╔══
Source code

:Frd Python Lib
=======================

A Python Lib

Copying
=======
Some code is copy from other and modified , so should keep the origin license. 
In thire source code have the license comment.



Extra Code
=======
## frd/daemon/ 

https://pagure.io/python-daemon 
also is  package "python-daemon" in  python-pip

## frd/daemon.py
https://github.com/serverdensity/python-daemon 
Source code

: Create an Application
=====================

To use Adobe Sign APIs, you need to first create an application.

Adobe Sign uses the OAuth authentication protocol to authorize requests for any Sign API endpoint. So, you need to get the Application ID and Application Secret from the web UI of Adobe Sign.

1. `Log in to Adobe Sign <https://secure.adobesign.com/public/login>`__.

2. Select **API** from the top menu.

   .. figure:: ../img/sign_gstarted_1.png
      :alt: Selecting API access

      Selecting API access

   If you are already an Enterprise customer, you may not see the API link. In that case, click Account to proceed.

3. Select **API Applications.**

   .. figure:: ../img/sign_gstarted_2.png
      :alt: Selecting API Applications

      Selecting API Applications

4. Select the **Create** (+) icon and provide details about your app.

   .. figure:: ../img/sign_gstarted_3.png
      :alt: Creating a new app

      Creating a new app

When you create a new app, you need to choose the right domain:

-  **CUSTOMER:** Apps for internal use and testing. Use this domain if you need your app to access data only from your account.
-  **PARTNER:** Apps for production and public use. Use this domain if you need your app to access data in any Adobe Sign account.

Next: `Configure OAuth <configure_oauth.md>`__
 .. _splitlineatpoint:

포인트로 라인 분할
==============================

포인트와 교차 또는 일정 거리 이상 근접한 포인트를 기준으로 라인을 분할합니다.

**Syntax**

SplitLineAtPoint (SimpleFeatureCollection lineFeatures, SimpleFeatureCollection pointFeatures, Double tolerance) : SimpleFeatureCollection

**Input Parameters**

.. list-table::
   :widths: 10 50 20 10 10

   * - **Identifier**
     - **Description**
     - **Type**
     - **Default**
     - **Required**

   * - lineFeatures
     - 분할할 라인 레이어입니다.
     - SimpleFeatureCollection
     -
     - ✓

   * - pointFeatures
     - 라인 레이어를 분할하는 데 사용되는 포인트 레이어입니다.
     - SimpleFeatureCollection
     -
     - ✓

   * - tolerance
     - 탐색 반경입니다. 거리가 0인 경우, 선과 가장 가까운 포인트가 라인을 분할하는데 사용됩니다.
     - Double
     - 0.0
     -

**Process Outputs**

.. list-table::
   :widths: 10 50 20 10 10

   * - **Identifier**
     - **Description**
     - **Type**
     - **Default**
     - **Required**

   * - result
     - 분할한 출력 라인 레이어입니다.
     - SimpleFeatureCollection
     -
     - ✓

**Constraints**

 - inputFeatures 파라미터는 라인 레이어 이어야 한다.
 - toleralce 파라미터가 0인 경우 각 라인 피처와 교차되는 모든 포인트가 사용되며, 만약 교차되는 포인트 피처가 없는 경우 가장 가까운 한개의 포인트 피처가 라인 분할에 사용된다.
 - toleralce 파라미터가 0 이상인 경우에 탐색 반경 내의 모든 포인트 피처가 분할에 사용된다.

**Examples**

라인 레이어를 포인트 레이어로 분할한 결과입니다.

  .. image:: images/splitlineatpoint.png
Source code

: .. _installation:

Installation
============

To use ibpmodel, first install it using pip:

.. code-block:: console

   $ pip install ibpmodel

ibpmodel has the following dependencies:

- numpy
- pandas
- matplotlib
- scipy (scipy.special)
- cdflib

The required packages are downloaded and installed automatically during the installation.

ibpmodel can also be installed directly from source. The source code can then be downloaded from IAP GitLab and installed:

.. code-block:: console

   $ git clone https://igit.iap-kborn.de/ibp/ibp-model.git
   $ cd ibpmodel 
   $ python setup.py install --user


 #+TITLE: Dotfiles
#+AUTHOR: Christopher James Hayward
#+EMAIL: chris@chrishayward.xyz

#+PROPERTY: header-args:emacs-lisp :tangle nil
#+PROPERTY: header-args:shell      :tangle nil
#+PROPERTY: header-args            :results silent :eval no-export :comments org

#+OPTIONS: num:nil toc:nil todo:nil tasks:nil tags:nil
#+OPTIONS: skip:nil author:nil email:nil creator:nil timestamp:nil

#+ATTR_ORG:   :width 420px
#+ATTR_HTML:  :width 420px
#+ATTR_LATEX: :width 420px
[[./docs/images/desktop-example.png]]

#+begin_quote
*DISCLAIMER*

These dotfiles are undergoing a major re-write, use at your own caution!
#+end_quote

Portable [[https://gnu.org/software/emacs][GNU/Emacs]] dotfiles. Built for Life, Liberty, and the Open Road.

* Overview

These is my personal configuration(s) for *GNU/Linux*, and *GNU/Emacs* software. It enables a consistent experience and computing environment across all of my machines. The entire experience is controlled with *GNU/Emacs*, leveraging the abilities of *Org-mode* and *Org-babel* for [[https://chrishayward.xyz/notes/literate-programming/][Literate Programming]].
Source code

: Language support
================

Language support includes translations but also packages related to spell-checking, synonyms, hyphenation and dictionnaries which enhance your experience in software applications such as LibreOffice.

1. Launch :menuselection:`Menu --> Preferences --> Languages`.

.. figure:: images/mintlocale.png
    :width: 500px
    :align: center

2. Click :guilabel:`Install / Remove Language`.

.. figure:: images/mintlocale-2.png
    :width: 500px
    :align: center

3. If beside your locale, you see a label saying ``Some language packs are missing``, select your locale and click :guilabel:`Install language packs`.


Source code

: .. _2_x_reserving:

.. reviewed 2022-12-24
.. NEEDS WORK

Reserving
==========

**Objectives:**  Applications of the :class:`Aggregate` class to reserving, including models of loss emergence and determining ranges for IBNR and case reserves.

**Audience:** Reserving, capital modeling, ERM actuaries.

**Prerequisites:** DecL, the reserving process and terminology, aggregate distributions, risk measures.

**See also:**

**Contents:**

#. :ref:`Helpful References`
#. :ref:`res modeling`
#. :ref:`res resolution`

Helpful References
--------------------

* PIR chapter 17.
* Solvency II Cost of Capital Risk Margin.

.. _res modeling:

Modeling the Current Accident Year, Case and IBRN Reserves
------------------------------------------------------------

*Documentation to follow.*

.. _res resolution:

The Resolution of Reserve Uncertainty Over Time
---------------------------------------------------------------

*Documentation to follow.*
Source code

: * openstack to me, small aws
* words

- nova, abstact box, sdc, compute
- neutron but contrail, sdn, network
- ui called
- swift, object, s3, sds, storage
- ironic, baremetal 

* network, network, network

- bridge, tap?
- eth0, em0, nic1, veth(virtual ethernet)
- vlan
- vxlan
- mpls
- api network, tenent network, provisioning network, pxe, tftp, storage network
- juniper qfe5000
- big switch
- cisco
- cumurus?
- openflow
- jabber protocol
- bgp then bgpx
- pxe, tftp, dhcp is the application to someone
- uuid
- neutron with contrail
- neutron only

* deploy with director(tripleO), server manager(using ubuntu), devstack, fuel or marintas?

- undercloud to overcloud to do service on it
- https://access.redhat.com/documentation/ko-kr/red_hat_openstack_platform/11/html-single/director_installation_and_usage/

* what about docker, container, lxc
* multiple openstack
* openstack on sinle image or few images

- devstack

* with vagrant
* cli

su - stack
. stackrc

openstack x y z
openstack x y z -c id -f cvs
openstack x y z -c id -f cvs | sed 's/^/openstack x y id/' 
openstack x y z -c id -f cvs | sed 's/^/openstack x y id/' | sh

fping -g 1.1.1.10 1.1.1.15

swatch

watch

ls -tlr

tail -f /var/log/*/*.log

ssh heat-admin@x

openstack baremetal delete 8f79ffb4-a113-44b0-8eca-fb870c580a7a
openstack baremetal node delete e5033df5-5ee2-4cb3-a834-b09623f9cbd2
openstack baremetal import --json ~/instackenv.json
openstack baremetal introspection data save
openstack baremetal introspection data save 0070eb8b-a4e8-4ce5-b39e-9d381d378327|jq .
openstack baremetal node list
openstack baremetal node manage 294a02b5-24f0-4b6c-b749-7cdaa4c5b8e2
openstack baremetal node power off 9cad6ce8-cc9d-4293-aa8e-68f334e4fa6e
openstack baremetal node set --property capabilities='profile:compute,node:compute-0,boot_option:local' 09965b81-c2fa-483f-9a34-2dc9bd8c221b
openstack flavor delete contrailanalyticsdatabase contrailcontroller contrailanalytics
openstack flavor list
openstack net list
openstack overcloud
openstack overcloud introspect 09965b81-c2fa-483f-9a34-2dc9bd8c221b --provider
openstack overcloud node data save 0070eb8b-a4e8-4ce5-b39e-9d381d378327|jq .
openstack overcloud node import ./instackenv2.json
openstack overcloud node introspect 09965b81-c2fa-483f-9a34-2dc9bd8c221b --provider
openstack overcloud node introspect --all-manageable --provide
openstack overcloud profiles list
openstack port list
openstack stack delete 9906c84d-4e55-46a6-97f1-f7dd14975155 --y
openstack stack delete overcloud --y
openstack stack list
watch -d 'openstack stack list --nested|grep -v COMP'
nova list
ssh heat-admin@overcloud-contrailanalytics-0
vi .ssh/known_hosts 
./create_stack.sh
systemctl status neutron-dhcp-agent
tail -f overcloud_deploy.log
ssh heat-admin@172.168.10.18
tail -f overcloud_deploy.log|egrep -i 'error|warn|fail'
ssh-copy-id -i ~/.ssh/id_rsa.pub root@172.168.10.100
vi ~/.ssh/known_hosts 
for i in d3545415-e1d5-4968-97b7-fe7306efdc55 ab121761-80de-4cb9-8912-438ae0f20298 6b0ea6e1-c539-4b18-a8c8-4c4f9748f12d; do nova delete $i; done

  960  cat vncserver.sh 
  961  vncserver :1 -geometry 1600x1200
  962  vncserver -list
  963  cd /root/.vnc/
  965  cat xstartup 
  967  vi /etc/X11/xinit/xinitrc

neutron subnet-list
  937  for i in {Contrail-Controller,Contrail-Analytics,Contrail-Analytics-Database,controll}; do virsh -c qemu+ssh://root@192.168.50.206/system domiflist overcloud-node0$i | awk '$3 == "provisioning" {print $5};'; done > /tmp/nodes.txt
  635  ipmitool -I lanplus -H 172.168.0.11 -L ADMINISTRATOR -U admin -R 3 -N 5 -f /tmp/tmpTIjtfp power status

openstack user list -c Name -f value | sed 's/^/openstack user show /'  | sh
╚══
__Activity__:
Search term "vncserver": return each line of the data that contains it.

__Expected answer__:
  960  cat vncserver.sh 
  961  vncserver :1 -geometry 1600x1200
  962  vncserver -list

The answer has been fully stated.